Reading text >>

Furthermore, statutes concerned with planning evidence a clear pattern of legislative intent that cities and counties shall plan for and control land use within their boundaries. For example, Government Code, section 53091 was enacted in 1959 for the purpose of vesting in cities and counties some of the control over zoning and building restrictions which had been denied them by the decisions in the Hall and Atherton cases, supra. District points out that the last sentence of 53091 exempts water districts from zoning and building ordinances. The sentence reads: ‘Building ordinances and zoning ordinances of a county or city shall not apply to the location or construction of facilities for the production, generation, storage, or transmission of water or electrical energy by a local agency.’ This sentence, contends District, negates any legislative intent that local regulatory ordinances, including those enacted pursuant to the Subdivision Map Act, shall apply to water districts. However, the decisive fact is that the Subdivision Map Act is not mentioned in section 53091, while zoning and building restrictions are.
It must be assumed that the Legislature was aware of the Subdivision Map Act, as amended in 1953, at the time it enacted Government Code, section 53091 in 1959. Specific exemption of local agencies transmitting water or electrical power, from building ordinances and zoning ordinances, but omitting to exempt them from ordinances enacted pursuant to the Subdivision Map Act, is significant. It evidences an intent that said agencies should remain subject to local ordinances enacted pursuant to the Subdivision Map Act. (People v. Valentine, 28 Cal.2d 121, 142, 169 P.2d 1; City of Burbank v. Metropolitan Water Dist., 180 Cal.App.2d 451, 461–462, 4 Cal.Rptr. 757; Western States Newspapers v. Gehringer, 203 A.C.A. 883, 889, 22 Cal.Rptr. 144.)
District next calls attention to the language of Water Code, section 22476, which provides that a city ‘may impose reasonable conditions upon the proposed use.’ District, emphasizing the word ‘reasonable,’ argues that the conditions imposed by the ordinance in question are prohibitory and therefore unreasonable. The portion of the ordinance from which the appeal is taken is set forth in appellant's brief, as follows:
‘(6) Location of Overhead Utilities. All overhead utilities shall be placed in rear lot and side lot easements, except where utilities cross streets, or must be located outside of the easements for other good and sufficient reasons as determined by the Planning Commission as follows:
‘(aa) In alleys, where alleys are permitted by the Planning Commission;
‘(ab) In the street where topography precludes utility construction in casements, such as on steep hillsides;
‘(ac) In streets where the subdivision is along river frontages, canals, or ditches;
‘(ad) In streets in conjunction with multiple dwelling developments where streets constitute service roads; where buildings front away from streets; or where building lot area exceeds twenty thousand (20,000′) square feet or lot width exceeds two hundred (200′) feet;
‘(ae) For other good and sufficient reasons.’
It is apparent that the ordinance does not prohibit the use of streets by District. It does provide that overhead utilities shall be placed in rear lot and side lot easements, except where utilities cross streets or where they must be located outside the easements for other good and sufficient reasons. The ordinance lists four specific exceptions, and concludes with a fifth general exception, ‘For other good and sufficient reasons.’ The general restrictions and limits on the use of streets are imposed in accordance with City's over-all plan of developing subdivisions within its boundaries, and clearly do not prohibit use of streets.

Dataset items >>

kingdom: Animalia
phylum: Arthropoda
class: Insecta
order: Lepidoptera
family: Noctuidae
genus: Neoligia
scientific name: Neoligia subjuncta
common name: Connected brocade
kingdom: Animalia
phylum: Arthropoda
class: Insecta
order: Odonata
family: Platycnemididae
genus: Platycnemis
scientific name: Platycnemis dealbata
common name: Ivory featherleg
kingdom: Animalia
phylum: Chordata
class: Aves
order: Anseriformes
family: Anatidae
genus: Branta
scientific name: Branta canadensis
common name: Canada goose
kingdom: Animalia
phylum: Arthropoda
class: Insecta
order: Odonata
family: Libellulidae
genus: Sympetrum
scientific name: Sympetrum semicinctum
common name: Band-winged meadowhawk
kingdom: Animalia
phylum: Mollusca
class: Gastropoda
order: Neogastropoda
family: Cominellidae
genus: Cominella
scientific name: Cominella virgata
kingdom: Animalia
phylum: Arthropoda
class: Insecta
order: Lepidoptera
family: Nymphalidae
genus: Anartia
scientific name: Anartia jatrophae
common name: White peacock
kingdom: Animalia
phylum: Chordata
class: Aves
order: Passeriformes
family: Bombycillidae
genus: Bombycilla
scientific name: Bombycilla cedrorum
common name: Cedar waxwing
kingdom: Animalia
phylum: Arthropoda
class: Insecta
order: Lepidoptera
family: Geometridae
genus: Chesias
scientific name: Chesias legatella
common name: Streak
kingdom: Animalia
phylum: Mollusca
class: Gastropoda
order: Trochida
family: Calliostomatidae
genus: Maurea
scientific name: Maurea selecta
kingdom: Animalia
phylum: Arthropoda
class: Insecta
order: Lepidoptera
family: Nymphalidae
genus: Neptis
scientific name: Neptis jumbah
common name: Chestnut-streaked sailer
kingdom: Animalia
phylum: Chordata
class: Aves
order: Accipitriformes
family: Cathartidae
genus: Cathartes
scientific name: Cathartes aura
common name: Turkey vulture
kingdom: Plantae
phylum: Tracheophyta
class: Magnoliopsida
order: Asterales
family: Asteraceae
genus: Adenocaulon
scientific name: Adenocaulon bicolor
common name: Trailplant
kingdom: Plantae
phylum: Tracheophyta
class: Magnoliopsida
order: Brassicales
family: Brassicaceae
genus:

Problem >> Can you repeat everything in the Subdivision Map Act passage above, from "It must be assumed" down to "22 Cal.Rptr. 144.)", word for word?

Written response >>
It must be assumed that the Legislature was aware of the Subdivision Map Act, as amended in 1953, at the time it enacted Government Code, section 53091 in 1959. Specific exemption of local agencies transmitting water or electrical power, from building ordinances and zoning ordinances, but omitting to exempt them from ordinances enacted pursuant to the Subdivision Map Act, is significant. It evidences an intent that said agencies should remain subject to local ordinances enacted pursuant to the Subdivision Map Act. (People v. Valentine, 28 Cal.2d 121, 142, 169 P.2d 1; City of Burbank v. Metropolitan Water Dist., 180 Cal.App.2d 451, 461–462, 4 Cal.Rptr. 757; Western States Newspapers v. Gehringer, 203 A.C.A. 883, 889, 22 Cal.Rptr. 144.)